Pour les marins, la Grèce est un immense pays. Venant d’Albanie, nous savions que nous allions nous engager dans un nouveau monde, cabotant de port en port, d’île en île. Notre premier contact avec la Grèce fut égyptien. Dans les premiers ports où nous nous sommes arrêtés, Mourtos, sur la côte épiriote, l’île de Levkas, les pêcheurs sont égyptiens. Plus tard, et beaucoup plus loin, dans l’île de Samothrace, l’un de ces marins monta à bord de notre bateau pour partager une cigarette. Il nous expliqua que la saison de pêche en Grèce durait six mois, d’octobre à mai, et que les salaires étaient bons, mais pourquoi tous les pêcheurs des îles grecques sont-ils désormais égyptiens ?
La Grèce est devenue depuis deux décennies au moins un pays d’immigration.
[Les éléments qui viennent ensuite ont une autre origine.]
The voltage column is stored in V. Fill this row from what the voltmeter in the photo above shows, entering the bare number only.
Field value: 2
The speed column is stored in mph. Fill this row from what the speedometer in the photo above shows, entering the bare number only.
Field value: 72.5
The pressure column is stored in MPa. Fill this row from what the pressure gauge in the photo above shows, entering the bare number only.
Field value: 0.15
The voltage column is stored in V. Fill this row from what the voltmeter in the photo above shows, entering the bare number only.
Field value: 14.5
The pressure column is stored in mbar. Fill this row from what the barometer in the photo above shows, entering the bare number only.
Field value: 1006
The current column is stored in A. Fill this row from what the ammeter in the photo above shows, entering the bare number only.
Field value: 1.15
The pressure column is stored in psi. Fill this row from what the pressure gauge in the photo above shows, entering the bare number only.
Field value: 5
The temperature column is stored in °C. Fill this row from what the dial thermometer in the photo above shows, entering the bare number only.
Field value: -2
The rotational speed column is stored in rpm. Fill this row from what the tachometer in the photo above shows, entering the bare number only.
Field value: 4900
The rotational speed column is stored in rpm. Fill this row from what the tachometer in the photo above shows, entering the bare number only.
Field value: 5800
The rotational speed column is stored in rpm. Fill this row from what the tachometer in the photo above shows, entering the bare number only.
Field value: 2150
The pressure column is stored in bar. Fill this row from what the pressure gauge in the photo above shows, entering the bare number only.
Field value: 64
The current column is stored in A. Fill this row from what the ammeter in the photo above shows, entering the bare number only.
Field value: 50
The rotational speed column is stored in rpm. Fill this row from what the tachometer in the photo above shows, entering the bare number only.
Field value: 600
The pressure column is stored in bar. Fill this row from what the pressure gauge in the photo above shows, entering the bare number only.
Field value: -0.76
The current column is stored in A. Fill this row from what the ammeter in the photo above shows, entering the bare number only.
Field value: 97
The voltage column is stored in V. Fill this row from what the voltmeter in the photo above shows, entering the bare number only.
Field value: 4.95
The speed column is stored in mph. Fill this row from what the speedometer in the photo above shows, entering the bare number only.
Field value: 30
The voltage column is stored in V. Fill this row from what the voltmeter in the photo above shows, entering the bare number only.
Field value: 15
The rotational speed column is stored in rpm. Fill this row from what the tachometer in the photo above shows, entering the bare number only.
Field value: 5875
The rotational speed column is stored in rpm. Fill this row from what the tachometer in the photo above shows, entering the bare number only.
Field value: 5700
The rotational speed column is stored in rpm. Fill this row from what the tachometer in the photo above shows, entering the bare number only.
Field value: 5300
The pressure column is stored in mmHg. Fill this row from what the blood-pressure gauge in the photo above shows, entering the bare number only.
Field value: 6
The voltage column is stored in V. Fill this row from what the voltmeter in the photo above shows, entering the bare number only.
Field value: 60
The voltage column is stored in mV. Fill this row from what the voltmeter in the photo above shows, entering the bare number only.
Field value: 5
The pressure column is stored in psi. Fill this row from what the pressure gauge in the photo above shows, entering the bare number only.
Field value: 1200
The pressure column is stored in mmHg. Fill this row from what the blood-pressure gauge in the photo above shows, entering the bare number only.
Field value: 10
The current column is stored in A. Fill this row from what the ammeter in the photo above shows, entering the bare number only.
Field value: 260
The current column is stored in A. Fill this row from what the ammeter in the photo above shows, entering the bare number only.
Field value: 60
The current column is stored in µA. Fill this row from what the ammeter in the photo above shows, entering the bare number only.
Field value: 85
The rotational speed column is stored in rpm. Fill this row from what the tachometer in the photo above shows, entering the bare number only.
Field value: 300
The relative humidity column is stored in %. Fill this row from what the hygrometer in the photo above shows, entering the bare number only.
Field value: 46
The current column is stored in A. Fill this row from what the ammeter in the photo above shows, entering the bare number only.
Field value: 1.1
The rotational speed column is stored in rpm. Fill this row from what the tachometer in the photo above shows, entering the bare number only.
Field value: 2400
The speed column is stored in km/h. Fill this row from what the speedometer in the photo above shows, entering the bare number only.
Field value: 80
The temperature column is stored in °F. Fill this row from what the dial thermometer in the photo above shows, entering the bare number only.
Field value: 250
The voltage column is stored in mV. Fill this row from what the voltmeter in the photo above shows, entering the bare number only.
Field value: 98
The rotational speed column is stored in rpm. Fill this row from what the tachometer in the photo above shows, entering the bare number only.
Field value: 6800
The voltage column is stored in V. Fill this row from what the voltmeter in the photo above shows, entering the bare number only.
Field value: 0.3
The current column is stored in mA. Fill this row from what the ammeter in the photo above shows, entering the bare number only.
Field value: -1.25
Les premiers à venir massivement s’y installer furent les Albanais. Beaucoup y sont restés, et il n’est guère de petit port où l’on ne trouve au moins un snack où l’on parle albanais… Depuis quelques années, la Grèce est aussi un pays de transit pour les migrants clandestins qui, depuis les côtes turques, essaient de gagner l’Europe. Ils arrivent dans les îles les plus proches de la côte, Samos, Lesbos ou Chios.
De Chios, les côtes turques ne sont qu’à huit milles nautiques, et les autorités portuaires nous avertissent : il nous faut signaler tout mouvement du bateau, car les garde-côtes patrouillent sans cesse. À la préfecture de l’île, cependant, les services compétents se mettent en quatre pour nous permettre d’aller visiter le centre de rétention. Les permissions obtenues, nous prenons la route en compagnie de Giorgios Samaras, un militaire en charge des migrants auprès de la préfecture. Grand amateur de whisky et passionné de paris sportifs, le jovial M.Samaras a sa solution au problème de l’immigration clandestine : « quand on a assez d’Egyptiens pour remplir un avion, hop, on les renvoie », explique-t-il en appuyant le propos d’un geste décidé de la main.
Cependant, tous les clandestins qui échouent sur les côtes de Chios ne sont pas expulsables : les Somaliens, les Afghans, les Palestiniens ou les Irakiens ne peuvent pas être renvoyés dans leur pays. « Après examen de leur dossier et confirmation de leur nationalité, ils sont renvoyés du centre avec obligation de quitter le territoire grec sous 30 jours », explique Yannis Arambazis, responsable des étrangers auprès de la police de l’île.
En attendant cette « libération », une bonne cinquantaine de migrants s’entassent dans le centre de rétention. Certains sont là depuis des mois. Hasan, un Somalien de 25 ans, nous explique son voyage. « Je suis parti en bateau avec mon frère. Nous avons navigué plus d’un mois – je ne connais pas le trajet, car nous n’avions pas d’informations. Nous n’avons payé que 800 dollars car nous connaissions les passeurs. Finalement, on nous a débarqué au large d’une côte en nous disant que c’était la Grèce. La police nous a recueilli puis nous a dirigé vers ce centre, où nous sommes retenus depuis 20 jours. C’est un centre d’accueil, mais en réalité, c’est une prison ».
Les petits baraquements – glaciaux durant les nuits de ce printemps timide et certainement étouffants l’été – sont entourés de barbelés. Les « retenus » ne peuvent pas sortir de l’enceinte du camp, gardé par la police. Au moindre mouvement « suspect », le policier de garde dans le mirador lance un avertissement au haut-parleur. Les seuls espaces « collectifs » sont une étroite allée qui longe les deux rangées de baraquements, accrochés à flanc de colline, au-dessus de la mer. « Au moins, les personnes retenues ont une belle vue », explique l’adjointe de M.Samaras. Le centre est doté depuis peu d’une « salle de télévision » : dans une pièce dont les murs inachevés sont complétés par des bouts de carton, une vingtaine de « retenus » regardent un DVD sous-titré en arabe de Full Metal Jacket de Stanley Kubrick…
La police nous avait initialement assuré que nous pourrions interroger librement les retenus, mais un fonctionnaire est sans cesse sur nos talons, nous interdisant de photographier et de converser librement. Hasan parvient à nous expliquer que son intention est d’aller à Athènes – « où il y a déjà beaucoup de Somaliens ». Pour ceux qui rêveraient de gagner d’autres pays d’Europe, la Grèce ressemble toutefois à un cul-de-sac.